ISG chief operating officer Zoe Price said when the deal was signed that it had “vast potential” to minimise carbon emissions and maximise the social benefits of the government’s investment. Mosey says the approach incentivises firms to share things that they would normally keep to themselves.

“If you manage it well, you are bringing suppliers together and clients together to share additional things that are in their mutual interests, and obviously to do that you have to convince them that it’s in their mutual interests. There are two stages – commercial obligation and then the consensual process that requires motivational management.”

Confusion

Far from forcing firms to do things they do not want to do, most of the review has been led by the industry, according to Mosey. But it has not totally escaped criticism.
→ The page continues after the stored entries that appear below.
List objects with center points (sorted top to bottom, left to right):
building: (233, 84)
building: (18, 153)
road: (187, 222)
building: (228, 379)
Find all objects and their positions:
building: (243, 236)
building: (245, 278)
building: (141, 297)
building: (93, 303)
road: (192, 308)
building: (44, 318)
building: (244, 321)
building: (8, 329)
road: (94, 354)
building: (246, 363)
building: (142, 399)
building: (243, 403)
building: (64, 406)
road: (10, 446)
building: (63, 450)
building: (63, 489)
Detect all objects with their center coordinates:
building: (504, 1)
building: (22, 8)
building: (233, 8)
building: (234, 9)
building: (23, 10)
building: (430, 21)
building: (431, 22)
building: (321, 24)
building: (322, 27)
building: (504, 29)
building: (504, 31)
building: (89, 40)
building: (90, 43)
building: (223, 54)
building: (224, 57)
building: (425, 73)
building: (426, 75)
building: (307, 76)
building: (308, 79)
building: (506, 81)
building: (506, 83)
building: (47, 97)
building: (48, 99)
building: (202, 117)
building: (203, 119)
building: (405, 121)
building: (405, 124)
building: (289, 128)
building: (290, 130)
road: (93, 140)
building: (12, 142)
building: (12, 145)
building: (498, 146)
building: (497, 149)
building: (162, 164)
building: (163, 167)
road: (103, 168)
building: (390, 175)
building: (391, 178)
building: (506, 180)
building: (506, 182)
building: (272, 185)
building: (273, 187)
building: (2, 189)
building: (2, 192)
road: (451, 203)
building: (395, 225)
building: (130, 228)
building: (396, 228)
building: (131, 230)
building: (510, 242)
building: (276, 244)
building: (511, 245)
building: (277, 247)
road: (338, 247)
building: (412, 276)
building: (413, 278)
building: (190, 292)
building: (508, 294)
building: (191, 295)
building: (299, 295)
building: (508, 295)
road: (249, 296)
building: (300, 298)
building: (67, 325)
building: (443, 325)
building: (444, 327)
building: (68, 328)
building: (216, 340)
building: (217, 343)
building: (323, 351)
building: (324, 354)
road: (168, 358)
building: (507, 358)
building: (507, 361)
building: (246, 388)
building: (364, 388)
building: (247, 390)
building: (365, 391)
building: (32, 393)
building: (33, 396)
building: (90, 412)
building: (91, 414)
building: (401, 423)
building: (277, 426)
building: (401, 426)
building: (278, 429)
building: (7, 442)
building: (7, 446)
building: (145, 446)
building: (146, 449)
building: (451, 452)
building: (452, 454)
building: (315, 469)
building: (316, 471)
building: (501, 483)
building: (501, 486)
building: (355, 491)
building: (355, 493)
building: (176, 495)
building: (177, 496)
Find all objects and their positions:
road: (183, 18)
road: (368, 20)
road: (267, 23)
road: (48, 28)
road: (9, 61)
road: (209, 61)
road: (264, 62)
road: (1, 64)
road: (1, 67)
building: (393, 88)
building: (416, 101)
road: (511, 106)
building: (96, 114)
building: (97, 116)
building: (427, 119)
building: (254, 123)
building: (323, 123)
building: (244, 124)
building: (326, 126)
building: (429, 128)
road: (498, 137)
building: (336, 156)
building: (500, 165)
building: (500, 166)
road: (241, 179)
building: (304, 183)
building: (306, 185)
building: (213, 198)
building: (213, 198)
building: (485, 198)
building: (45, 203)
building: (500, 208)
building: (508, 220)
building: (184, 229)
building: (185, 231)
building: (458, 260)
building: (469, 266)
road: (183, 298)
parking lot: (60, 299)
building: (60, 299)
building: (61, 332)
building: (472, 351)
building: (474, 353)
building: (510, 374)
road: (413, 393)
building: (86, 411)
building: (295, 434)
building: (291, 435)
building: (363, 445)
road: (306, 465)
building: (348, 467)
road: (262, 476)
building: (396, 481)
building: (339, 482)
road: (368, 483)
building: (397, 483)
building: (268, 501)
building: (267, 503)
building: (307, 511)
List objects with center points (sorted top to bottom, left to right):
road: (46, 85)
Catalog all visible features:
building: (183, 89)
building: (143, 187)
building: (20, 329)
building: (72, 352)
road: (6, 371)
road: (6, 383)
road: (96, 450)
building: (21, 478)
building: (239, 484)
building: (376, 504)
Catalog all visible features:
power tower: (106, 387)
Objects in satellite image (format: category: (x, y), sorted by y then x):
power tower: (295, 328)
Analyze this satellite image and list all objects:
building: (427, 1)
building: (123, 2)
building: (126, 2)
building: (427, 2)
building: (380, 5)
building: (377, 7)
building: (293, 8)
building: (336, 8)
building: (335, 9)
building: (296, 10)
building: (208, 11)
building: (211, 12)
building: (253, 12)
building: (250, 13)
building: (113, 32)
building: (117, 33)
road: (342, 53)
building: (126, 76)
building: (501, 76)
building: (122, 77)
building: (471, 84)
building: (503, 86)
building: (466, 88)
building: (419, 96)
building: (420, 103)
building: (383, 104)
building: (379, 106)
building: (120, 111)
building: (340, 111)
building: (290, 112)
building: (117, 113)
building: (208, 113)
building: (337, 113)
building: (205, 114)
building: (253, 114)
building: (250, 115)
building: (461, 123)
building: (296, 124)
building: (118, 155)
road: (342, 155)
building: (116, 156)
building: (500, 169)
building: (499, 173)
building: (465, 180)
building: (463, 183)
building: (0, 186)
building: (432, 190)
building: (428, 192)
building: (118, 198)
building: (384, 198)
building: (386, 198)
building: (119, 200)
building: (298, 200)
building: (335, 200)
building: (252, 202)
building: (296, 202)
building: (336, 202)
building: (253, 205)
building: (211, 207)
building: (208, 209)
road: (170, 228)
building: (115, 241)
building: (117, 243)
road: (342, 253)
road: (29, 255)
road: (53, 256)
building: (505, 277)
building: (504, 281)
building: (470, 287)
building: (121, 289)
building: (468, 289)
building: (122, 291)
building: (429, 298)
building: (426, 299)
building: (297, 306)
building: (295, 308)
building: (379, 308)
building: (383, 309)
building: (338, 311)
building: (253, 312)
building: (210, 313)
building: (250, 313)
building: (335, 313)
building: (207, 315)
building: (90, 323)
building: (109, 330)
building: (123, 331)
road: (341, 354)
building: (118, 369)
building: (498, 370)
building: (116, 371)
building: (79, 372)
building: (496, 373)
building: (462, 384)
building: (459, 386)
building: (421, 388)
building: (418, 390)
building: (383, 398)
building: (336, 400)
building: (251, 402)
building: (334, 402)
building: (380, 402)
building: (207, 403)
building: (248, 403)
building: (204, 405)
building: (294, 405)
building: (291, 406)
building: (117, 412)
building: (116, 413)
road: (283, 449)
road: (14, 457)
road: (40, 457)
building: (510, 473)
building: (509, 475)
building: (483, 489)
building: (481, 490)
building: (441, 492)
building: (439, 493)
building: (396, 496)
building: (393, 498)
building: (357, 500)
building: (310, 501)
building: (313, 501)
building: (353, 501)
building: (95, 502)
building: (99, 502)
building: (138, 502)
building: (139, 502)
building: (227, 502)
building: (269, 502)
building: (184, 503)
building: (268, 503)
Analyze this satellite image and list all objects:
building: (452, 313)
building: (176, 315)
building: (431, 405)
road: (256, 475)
Corey says the adoption of the framework standard alongside not only the Construction Playbook, which overlaps heavily with the review’s recommendations, but also the government’s procurement bill and a public procurement green paper, risks complicating things.

“We are potentially in a little bit of danger of creating some confusion in the marketplace with all of these different recommendations on the way that the public sector should procure construction projects,” he says. “It would be very helpful for the government to bring all of them together into one procurement bill that we can all follow and really have a go at. It needs to be made simpler.”

That may come in time. For now, the stage has been set for a new procurement culture designed to sweep away the inefficiencies and fragmentation which has plagued the industry for as long as most people can remember. And what if some clients and framework providers fail to adopt the changes?

“These frameworks will be exposed for what they are, and they will fall away through non-use,” Mosey says. “There’s a lot of distrust in the industry. A lot of it created by dodgy frameworks.

“And it takes more than two to tango. It takes all of the parties to tango, so the industry is very keen to do the right thing if the clients do the right thing.”